OBJECTIVE: Give back all of the material below word for word, but leave out the pictures.

DATA SHOWN:
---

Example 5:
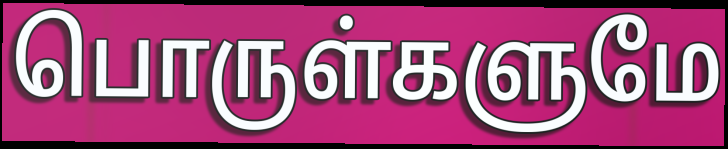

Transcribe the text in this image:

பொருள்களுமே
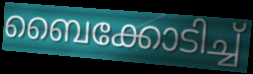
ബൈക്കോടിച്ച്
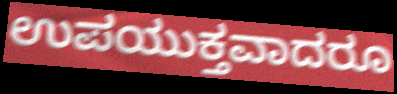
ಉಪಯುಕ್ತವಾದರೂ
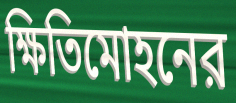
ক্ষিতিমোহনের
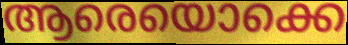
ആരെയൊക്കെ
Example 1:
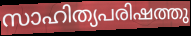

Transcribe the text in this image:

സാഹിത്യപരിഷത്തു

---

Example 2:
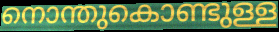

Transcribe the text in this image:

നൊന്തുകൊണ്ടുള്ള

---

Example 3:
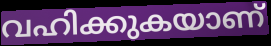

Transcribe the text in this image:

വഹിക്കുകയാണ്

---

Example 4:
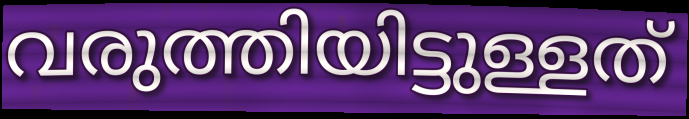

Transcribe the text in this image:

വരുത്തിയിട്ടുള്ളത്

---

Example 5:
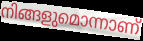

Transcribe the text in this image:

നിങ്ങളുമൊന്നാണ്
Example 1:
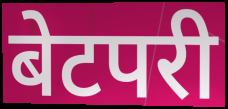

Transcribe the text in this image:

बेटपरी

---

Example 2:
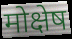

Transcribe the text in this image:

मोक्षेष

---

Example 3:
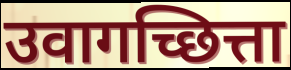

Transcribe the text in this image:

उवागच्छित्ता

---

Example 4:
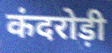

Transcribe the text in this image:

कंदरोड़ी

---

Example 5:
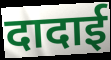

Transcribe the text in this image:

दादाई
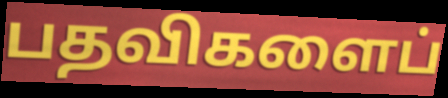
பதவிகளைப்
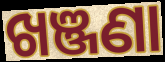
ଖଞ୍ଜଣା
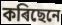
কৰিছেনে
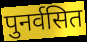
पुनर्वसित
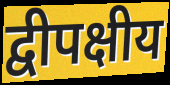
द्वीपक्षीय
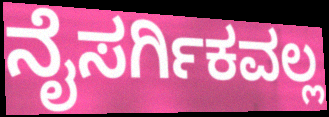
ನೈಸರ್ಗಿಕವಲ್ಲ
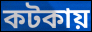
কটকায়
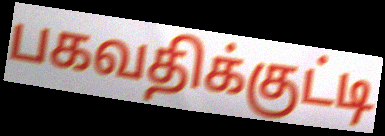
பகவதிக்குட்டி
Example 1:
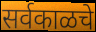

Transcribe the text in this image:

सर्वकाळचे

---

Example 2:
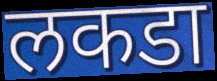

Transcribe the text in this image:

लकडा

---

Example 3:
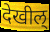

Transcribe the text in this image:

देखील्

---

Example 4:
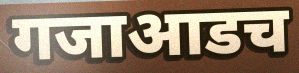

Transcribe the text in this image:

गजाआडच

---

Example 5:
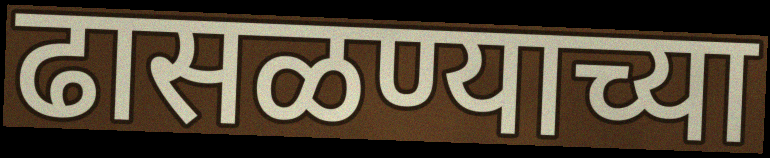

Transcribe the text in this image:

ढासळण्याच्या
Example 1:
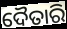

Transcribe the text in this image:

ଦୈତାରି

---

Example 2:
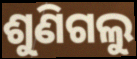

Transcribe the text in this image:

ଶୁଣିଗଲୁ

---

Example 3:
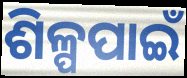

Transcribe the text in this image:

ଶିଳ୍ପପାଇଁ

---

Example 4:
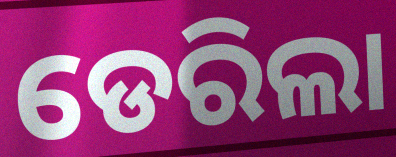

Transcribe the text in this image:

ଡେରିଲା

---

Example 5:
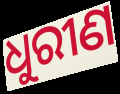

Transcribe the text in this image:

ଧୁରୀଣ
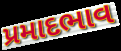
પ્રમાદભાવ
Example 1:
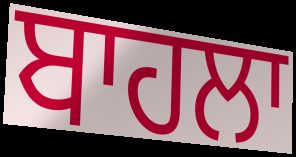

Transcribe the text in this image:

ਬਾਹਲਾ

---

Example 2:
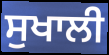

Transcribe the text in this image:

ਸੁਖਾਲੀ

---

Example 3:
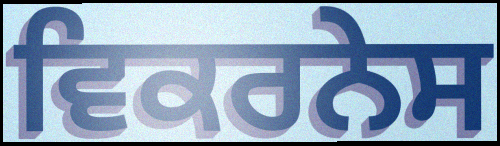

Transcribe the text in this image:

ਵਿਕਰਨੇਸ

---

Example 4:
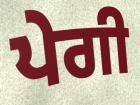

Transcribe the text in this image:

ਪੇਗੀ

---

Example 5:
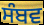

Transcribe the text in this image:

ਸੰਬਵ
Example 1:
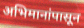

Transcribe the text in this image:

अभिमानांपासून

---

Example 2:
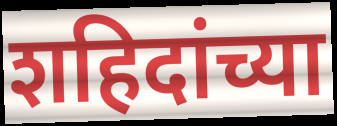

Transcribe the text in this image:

ANSWER TO THE EXERCISE:
---

Example 5:

Transcribe the text in this image:

பொருள்களுமே
ബൈക്കോടിച്ച്
ಉಪಯುಕ್ತವಾದರೂ
ক্ষিতিমোহনের
ആരെയൊക്കെ
Example 1:

Transcribe the text in this image:

സാഹിത്യപരിഷത്തു

---

Example 2:

Transcribe the text in this image:

നൊന്തുകൊണ്ടുള്ള

---

Example 3:

Transcribe the text in this image:

വഹിക്കുകയാണ്

---

Example 4:

Transcribe the text in this image:

വരുത്തിയിട്ടുള്ളത്

---

Example 5:

Transcribe the text in this image:

നിങ്ങളുമൊന്നാണ്
Example 1:

Transcribe the text in this image:

बेटपरी

---

Example 2:

Transcribe the text in this image:

मोक्षेष

---

Example 3:

Transcribe the text in this image:

उवागच्छित्ता

---

Example 4:

Transcribe the text in this image:

कंदरोड़ी

---

Example 5:

Transcribe the text in this image:

दादाई
பதவிகளைப்
ଖଞ୍ଜଣା
কৰিছেনে
पुनर्वसित
द्वीपक्षीय
ನೈಸರ್ಗಿಕವಲ್ಲ
কটকায়
பகவதிக்குட்டி
Example 1:

Transcribe the text in this image:

सर्वकाळचे

---

Example 2:

Transcribe the text in this image:

लकडा

---

Example 3:

Transcribe the text in this image:

देखील्

---

Example 4:

Transcribe the text in this image:

गजाआडच

---

Example 5:

Transcribe the text in this image:

ढासळण्याच्या
Example 1:

Transcribe the text in this image:

ଦୈତାରି

---

Example 2:

Transcribe the text in this image:

ଶୁଣିଗଲୁ

---

Example 3:

Transcribe the text in this image:

ଶିଳ୍ପପାଇଁ

---

Example 4:

Transcribe the text in this image:

ଡେରିଲା

---

Example 5:

Transcribe the text in this image:

ଧୁରୀଣ
પ્રમાદભાવ
Example 1:

Transcribe the text in this image:

ਬਾਹਲਾ

---

Example 2:

Transcribe the text in this image:

ਸੁਖਾਲੀ

---

Example 3:

Transcribe the text in this image:

ਵਿਕਰਨੇਸ

---

Example 4:

Transcribe the text in this image:

ਪੇਗੀ

---

Example 5:

Transcribe the text in this image:

ਸੰਬਵ
Example 1:

Transcribe the text in this image:

अभिमानांपासून

---

Example 2:

Transcribe the text in this image:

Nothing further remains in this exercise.